Assumptions & Usage Notes
This tool assumes a linear transmitter and a linear receiver scaling model. It does not replace final verification of device accuracy, compliance voltage, loop impedance, or controller-specific filtering and fault-handling behavior.
Equation And Standards Reference
| Topic | Expression | Meaning |
|---|---|---|
| Current to Engineering | ENG = EUlow + ((mA - 4) x (EUhigh - EUlow) / 16) | Maps a measured current into the calibrated process range. |
| Engineering to Current | mA = 4 + ((ENG - EUlow) x 16 / (EUhigh - EUlow)) | Calculates the loop current needed to represent a target process value. |
| Signal Slope | 1% span = 0.16 mA | Useful for quick calibration math and sanity checks in the field. |
| Receiver Voltage | V = (mA / 1000) x Rburden | Shows why 250 ohm converts 4-20mA into a 1-5V signal for legacy analog inputs. |
Field Workflow Matrix
| Scenario | Objective | Recommendation | Critical Checks |
|---|---|---|---|
| Commissioning a transmitter | Verify zero, quarter, half, three-quarter, and span points | Inject 4, 8, 12, 16, and 20 mA, then compare measured loop current, receiver voltage, and PLC displayed value. | Burden resistor tolerance, AI scaling constants, clamp policy, transmitter trim state |
| Diagnosing a strange analog value | Determine whether the process is truly under-range or the loop is faulting | Read actual loop current first, then compare it against NE43 boundaries before blaming the PLC scaling logic. | 3.6 mA low fault, 3.8 mA usable low limit, 20.5 mA usable high limit, 21.0 mA high fault |
| Converting 4-20mA to 1-5V | Validate a shunt-resistor interface into a voltage-style analog input | Confirm the burden resistor value and ensure the transmitter still has enough compliance voltage left. | 250 ohm nominal burden, loop supply margin, card input impedance, cable resistance |
| Writing PLC scaling logic | Build a block that behaves well during overrange and fault states | Use the linear equation plus an explicit clamp strategy, and treat NE43 fault bands separately from normal scaling. | Raw current source, clamp vs extrapolate, alarming thresholds, reverse-acting spans |
Generic PLC Scaling Snippet
raw_eng := eu_low + ((input_ma - 4.0) * (eu_high - eu_low) / 16.0); display_eng := LIMIT(MIN(eu_low, eu_high), raw_eng, MAX(eu_low, eu_high)); low_fault := input_ma < 3.6; underrange := input_ma >= 3.6 AND input_ma < 3.8; overrange := input_ma > 20.5 AND input_ma <= 21.0; high_fault := input_ma > 21.0;
Worked Example
Suppose a 0 to 10 bar transmitter is reading 13.6 mA. The signal is 9.6 mA above live zero, or 60% of span.

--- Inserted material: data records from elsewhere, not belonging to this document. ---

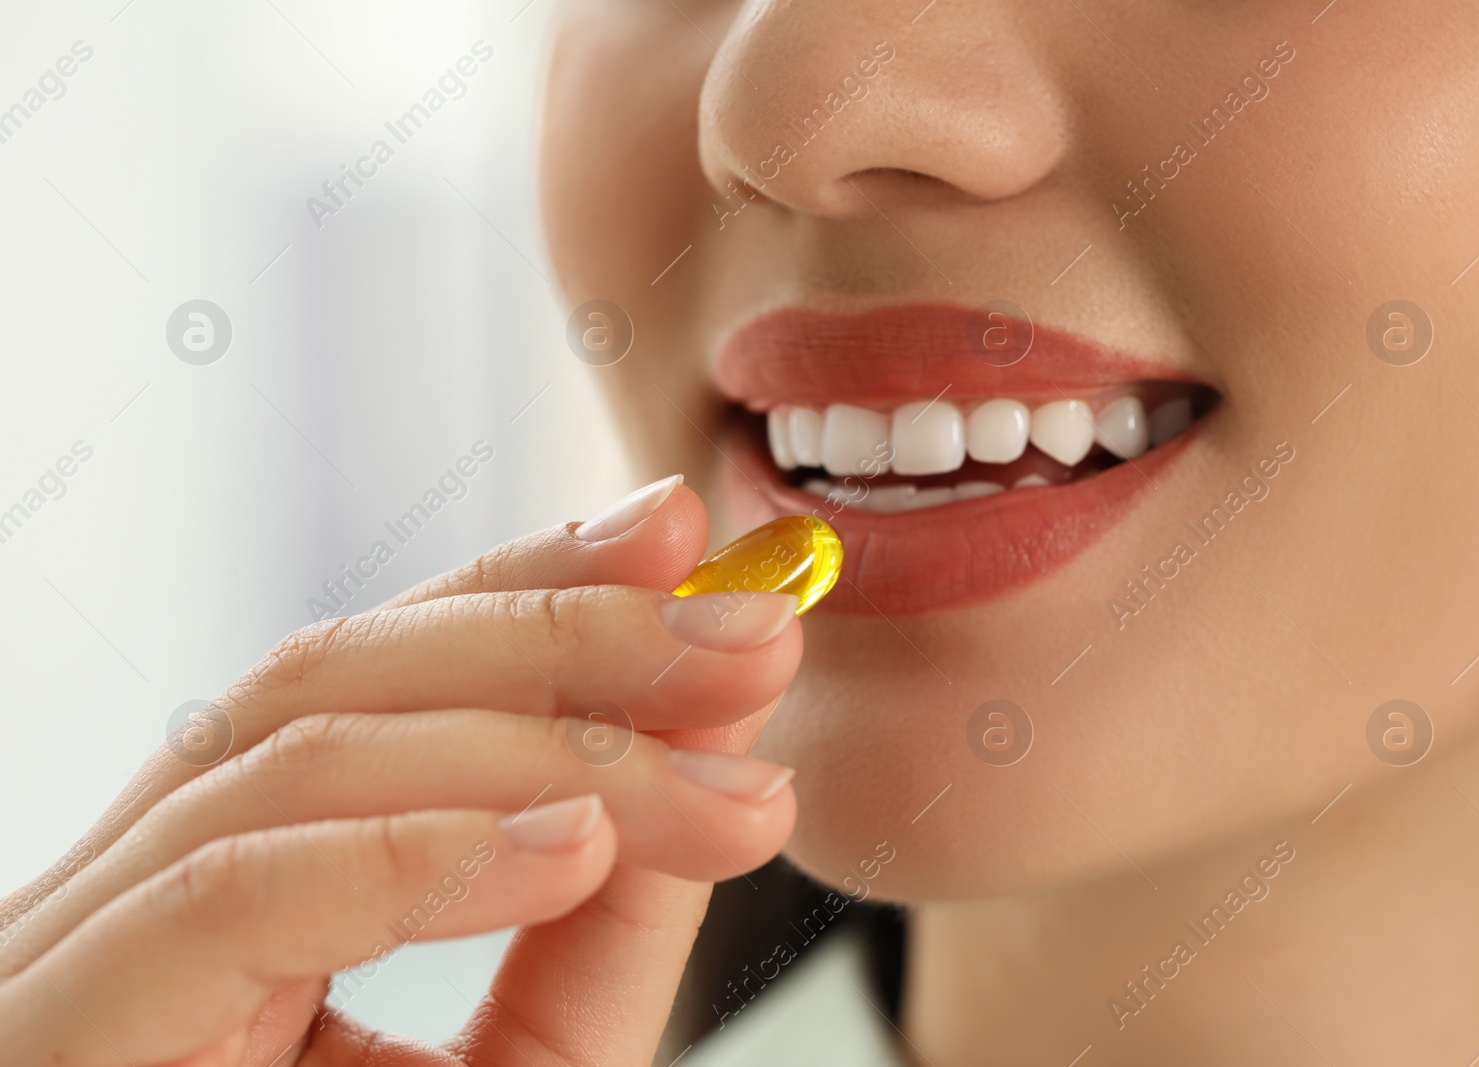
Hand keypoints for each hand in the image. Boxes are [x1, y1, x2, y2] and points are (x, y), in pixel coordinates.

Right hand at [0, 478, 799, 1065]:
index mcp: (242, 870)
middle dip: (563, 630)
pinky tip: (565, 843)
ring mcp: (80, 950)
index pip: (389, 674)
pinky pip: (226, 894)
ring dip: (534, 736)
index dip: (535, 582)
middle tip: (747, 628)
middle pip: (341, 670)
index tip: (693, 541)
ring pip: (294, 751)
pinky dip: (409, 852)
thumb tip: (714, 779)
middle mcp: (149, 880)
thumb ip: (597, 933)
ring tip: (716, 768)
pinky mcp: (62, 1029)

The engineering result is therefore 6.0 bar. If the receiver uses a 250 ohm shunt, the equivalent input voltage is 3.4 V.

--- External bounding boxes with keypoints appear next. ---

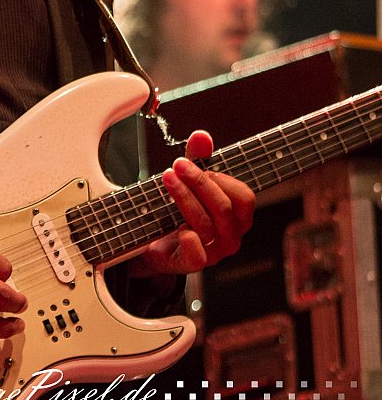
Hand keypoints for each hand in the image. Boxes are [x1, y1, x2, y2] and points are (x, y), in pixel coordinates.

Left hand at [130, 129, 254, 277]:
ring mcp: (213, 253)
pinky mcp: (191, 264)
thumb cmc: (181, 208)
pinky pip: (198, 256)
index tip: (197, 165)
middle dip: (199, 182)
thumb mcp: (190, 180)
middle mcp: (230, 237)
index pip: (244, 198)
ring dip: (184, 197)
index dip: (221, 179)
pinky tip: (177, 226)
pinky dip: (188, 239)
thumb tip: (201, 135)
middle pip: (223, 207)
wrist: (155, 242)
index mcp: (238, 217)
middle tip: (177, 165)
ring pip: (205, 223)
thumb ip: (197, 157)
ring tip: (167, 178)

That one check lets you validate the transmitter, the shunt, and the PLC display against the same physical signal.
Why This Tool Matters
A simple formula is not enough in real automation work. You also need to know whether a given current is normal, under-range, over-range, or a real fault signal.

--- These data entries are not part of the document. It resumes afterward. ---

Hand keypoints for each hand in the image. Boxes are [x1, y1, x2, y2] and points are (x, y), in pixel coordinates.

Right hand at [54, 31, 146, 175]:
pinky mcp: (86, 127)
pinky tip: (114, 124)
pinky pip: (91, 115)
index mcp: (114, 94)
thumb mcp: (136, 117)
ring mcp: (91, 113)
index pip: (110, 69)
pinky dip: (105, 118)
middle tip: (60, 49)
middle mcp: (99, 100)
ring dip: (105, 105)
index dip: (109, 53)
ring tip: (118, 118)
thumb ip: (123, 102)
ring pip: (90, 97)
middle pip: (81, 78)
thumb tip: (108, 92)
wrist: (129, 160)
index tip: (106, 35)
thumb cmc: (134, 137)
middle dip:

You need calibration checkpoints that match field calibrators, not just a single answer. And when a loop is shunted into a voltage input, you need to understand the receiver voltage immediately without switching tools.
That is why this page combines scaling math, NE43 interpretation, checkpoint generation, and burden-voltage conversion in one workflow.